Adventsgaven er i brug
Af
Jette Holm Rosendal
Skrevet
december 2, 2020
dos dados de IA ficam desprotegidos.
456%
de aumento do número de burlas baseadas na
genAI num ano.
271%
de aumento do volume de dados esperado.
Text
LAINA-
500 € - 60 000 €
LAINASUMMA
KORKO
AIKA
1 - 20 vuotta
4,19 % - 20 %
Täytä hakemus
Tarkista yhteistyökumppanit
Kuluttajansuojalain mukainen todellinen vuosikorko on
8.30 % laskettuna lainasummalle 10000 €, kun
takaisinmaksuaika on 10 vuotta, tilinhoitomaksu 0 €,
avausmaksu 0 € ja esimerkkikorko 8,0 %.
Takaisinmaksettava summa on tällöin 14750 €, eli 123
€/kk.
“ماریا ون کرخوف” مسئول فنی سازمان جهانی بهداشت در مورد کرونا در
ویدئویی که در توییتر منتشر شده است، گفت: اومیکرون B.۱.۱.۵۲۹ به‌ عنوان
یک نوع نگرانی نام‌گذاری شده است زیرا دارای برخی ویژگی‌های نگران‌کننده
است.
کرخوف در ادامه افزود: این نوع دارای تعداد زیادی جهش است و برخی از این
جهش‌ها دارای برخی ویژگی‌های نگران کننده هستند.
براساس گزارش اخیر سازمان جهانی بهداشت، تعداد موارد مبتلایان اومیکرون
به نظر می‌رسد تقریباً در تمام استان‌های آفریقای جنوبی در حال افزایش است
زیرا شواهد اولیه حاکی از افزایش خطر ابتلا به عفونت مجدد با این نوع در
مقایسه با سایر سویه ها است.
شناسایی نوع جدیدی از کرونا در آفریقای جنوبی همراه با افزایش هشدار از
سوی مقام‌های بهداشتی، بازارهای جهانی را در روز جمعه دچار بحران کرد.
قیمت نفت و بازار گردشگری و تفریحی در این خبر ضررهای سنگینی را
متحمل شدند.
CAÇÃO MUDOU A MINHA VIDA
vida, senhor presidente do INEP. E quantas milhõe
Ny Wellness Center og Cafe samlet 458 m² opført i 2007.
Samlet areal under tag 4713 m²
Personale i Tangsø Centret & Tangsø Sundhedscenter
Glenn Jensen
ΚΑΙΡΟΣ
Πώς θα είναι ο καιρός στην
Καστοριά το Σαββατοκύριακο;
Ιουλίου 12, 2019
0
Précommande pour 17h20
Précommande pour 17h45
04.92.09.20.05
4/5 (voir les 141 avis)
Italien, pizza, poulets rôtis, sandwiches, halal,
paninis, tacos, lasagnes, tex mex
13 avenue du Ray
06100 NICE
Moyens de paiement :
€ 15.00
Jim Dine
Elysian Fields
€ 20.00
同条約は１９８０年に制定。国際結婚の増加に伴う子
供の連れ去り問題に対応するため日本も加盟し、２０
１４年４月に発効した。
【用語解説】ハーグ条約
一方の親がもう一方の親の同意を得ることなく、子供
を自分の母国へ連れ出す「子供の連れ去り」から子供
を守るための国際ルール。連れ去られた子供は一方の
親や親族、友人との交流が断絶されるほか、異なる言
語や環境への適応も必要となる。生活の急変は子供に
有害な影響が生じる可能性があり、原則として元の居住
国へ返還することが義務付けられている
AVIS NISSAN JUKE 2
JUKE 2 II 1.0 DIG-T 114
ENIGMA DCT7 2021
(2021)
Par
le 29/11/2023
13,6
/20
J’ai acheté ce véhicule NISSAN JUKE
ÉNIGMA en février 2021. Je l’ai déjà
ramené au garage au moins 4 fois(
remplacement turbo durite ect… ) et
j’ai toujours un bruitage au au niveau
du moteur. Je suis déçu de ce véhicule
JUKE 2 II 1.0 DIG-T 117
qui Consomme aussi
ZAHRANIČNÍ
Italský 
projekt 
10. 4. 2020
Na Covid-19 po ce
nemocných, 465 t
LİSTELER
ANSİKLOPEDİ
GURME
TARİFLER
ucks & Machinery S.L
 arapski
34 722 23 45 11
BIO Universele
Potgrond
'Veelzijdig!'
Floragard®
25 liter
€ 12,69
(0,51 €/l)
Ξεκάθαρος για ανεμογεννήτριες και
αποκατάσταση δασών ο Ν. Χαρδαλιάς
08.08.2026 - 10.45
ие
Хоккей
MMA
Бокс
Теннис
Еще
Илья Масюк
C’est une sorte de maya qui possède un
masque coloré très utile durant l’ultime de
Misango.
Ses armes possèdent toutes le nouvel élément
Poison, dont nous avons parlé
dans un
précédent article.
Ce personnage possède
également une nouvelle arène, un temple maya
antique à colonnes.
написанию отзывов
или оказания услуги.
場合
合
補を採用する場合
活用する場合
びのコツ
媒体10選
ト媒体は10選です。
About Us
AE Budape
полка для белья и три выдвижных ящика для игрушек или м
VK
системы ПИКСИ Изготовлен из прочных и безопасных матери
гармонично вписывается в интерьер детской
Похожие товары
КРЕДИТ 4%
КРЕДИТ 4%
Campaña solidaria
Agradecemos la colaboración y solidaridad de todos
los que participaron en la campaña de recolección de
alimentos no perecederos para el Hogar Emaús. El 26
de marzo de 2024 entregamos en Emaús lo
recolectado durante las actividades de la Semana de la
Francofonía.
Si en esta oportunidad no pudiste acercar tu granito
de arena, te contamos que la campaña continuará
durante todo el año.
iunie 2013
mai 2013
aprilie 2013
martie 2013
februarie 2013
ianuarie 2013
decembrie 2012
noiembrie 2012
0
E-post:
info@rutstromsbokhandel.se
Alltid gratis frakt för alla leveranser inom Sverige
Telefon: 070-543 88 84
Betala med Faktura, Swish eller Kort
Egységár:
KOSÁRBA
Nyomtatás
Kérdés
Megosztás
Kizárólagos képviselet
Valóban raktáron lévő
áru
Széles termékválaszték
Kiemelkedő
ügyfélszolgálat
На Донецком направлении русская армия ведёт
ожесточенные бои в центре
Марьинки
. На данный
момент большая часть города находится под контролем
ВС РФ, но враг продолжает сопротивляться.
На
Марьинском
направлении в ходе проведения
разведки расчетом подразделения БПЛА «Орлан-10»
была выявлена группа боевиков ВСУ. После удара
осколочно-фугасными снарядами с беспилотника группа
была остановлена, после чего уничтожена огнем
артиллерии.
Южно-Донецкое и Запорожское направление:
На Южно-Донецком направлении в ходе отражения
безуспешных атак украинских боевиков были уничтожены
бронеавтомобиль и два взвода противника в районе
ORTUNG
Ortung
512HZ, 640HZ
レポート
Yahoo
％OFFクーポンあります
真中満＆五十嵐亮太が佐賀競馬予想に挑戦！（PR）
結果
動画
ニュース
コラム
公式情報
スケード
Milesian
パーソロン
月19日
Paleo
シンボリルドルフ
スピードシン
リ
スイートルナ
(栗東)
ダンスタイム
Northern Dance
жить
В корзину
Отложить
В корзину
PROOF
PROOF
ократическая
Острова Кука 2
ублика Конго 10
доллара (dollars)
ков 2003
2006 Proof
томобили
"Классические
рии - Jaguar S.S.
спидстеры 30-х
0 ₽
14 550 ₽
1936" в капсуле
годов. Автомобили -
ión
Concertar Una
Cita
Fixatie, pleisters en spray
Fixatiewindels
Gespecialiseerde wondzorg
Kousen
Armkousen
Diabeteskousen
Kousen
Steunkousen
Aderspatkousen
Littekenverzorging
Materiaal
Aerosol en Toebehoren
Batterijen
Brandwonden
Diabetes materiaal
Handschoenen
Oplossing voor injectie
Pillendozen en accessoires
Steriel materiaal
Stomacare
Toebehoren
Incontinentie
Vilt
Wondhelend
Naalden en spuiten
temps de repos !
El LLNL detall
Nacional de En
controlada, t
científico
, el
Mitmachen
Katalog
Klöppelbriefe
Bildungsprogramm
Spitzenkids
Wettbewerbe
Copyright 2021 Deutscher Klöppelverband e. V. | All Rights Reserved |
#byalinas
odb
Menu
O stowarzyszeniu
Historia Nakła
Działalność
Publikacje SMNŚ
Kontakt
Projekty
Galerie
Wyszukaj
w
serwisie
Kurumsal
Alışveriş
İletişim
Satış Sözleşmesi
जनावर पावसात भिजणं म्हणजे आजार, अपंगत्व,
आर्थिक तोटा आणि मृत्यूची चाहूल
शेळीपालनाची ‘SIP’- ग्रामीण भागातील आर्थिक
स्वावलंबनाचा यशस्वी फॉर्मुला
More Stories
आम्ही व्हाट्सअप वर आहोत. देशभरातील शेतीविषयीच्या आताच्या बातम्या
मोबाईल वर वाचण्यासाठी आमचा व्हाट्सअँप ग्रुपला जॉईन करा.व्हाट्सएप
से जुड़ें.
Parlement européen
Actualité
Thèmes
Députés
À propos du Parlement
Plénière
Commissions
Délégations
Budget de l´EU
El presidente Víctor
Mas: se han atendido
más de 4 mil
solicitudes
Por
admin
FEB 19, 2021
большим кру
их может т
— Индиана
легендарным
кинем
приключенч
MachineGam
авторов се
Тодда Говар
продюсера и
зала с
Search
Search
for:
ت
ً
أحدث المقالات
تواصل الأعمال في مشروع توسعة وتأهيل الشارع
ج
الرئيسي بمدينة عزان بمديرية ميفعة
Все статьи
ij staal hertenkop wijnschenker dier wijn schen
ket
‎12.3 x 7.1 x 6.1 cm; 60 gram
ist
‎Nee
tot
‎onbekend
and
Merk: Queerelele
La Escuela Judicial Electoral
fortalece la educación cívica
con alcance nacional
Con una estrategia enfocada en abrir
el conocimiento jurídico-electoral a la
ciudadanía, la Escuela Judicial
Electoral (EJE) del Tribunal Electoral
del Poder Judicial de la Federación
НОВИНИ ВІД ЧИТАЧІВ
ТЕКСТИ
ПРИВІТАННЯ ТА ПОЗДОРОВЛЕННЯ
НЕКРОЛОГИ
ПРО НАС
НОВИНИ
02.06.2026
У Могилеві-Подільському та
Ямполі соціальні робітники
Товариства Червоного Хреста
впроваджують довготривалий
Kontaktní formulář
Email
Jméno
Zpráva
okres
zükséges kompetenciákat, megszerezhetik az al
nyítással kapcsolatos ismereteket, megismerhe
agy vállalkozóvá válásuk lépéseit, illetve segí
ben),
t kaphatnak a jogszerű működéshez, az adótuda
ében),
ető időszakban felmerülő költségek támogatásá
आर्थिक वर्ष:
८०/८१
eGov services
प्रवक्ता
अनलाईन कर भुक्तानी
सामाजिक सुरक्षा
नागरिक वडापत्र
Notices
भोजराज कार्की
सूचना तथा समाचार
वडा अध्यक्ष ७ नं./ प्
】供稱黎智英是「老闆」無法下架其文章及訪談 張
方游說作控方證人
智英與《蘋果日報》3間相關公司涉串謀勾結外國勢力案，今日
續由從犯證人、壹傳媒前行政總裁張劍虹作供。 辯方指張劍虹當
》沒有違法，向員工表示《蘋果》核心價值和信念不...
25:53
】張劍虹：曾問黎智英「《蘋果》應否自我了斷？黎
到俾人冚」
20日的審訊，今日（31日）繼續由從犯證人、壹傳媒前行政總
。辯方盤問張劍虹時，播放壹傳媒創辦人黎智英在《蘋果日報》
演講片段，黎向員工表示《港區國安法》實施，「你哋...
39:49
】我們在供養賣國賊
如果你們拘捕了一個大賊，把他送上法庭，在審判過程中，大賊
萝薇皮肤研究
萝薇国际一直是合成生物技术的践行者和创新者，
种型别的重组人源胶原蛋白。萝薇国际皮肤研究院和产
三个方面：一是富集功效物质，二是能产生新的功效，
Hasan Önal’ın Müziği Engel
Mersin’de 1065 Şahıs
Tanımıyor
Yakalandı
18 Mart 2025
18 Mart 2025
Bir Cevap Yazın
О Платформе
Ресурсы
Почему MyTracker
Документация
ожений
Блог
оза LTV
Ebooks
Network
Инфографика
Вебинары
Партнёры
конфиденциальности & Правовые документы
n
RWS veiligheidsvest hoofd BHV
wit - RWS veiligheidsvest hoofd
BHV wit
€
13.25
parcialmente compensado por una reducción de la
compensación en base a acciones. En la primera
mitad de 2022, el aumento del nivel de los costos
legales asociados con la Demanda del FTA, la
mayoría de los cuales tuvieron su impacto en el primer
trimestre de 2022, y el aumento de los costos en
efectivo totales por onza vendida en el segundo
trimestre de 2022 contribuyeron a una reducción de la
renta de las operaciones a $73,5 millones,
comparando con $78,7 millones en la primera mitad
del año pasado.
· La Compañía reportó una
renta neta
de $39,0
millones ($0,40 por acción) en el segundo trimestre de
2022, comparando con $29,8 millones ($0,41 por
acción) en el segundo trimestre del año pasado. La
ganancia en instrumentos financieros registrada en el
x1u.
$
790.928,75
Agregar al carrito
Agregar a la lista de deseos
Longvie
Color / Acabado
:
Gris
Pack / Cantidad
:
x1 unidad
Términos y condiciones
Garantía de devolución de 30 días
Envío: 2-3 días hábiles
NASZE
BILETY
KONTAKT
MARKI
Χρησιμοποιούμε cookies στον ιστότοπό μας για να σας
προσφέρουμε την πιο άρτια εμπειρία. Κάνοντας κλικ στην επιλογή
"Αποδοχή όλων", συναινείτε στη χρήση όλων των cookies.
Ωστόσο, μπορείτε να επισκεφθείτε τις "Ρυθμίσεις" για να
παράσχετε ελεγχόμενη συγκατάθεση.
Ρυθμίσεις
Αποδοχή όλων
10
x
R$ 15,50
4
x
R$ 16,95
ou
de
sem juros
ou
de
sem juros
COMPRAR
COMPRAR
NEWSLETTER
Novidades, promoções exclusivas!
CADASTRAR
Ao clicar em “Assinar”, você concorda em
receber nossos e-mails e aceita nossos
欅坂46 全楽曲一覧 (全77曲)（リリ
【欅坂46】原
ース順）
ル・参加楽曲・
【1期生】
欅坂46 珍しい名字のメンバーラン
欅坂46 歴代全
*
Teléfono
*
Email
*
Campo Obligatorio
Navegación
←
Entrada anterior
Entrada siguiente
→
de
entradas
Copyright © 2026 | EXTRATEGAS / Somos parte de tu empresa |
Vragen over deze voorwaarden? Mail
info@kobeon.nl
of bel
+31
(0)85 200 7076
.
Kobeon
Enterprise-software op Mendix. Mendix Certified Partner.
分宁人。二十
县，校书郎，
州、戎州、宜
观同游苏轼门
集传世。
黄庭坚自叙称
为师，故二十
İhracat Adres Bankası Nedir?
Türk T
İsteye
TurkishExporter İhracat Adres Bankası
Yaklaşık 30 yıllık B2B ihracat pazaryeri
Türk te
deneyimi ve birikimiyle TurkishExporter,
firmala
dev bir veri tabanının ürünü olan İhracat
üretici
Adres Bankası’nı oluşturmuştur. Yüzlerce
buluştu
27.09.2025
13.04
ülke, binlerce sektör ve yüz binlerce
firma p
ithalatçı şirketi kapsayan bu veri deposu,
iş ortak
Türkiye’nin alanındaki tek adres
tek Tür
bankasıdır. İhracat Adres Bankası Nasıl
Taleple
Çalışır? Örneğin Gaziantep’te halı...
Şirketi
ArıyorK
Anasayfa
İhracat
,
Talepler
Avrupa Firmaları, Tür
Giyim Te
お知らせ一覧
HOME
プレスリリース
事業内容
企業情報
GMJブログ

_WHAT TO DO:_
Using the data above, repeat exactly the lines that begin at the line with "أحدث المقالات" and end at the line with "20日的審訊，今日（31日）繼續由從犯證人、壹傳媒前行政總", both ends included.

_ANSWER TO THIS PROBLEM:_
أحدث المقالات
تواصل الأعمال في مشروع توسعة وتأهيل الشارع
ج
الرئيسي بمدينة عزان بمديرية ميفعة
Все статьи
ij staal hertenkop wijnschenker dier wijn schen
ket
‎12.3 x 7.1 x 6.1 cm; 60 gram
ist
‎Nee
tot
‎onbekend
and
Merk: Queerelele
La Escuela Judicial Electoral
fortalece la educación cívica
con alcance nacional
Con una estrategia enfocada en abrir
el conocimiento jurídico-electoral a la
ciudadanía, la Escuela Judicial
Electoral (EJE) del Tribunal Electoral
del Poder Judicial de la Federación
НОВИНИ ВІД ЧИТАЧІВ
ТЕКСТИ
ПРИВІТАННЯ ТА ПОЗДОРОВЛЕННЯ
НЕКРОЛОГИ
ПРО НАС
НОВИНИ
02.06.2026
У Могилеві-Подільському та
Ямполі соціальні робітники
Товариства Червоного Хреста
впроваджують довготривалий
Kontaktní formulář
Email
Jméno
Zpráva
okres
zükséges kompetenciákat, megszerezhetik az al
nyítással kapcsolatos ismereteket, megismerhe
agy vállalkozóvá válásuk lépéseit, illetve segí
ben),
t kaphatnak a jogszerű működéshez, az adótuda
ében),
ető időszakban felmerülő költségek támogatásá
आर्थिक वर्ष:
८०/८१
eGov services
प्रवक्ता
अनलाईन कर भुक्तानी
सामाजिक सुरक्षा
नागरिक वडापत्र
Notices
भोजराज कार्की
सूचना तथा समाचार
वडा अध्यक्ष ७ नं./ प्
】供稱黎智英是「老闆」無法下架其文章及訪談 張
方游說作控方證人
智英與《蘋果日報》3間相關公司涉串謀勾結外國勢力案，今日
續由從犯證人、壹傳媒前行政總裁張劍虹作供。 辯方指張劍虹當
》沒有違法，向員工表示《蘋果》核心價值和信念不...
25:53
】張劍虹：曾問黎智英「《蘋果》應否自我了斷？黎
到俾人冚」
20日的審訊，今日（31日）繼續由從犯證人、壹傳媒前行政總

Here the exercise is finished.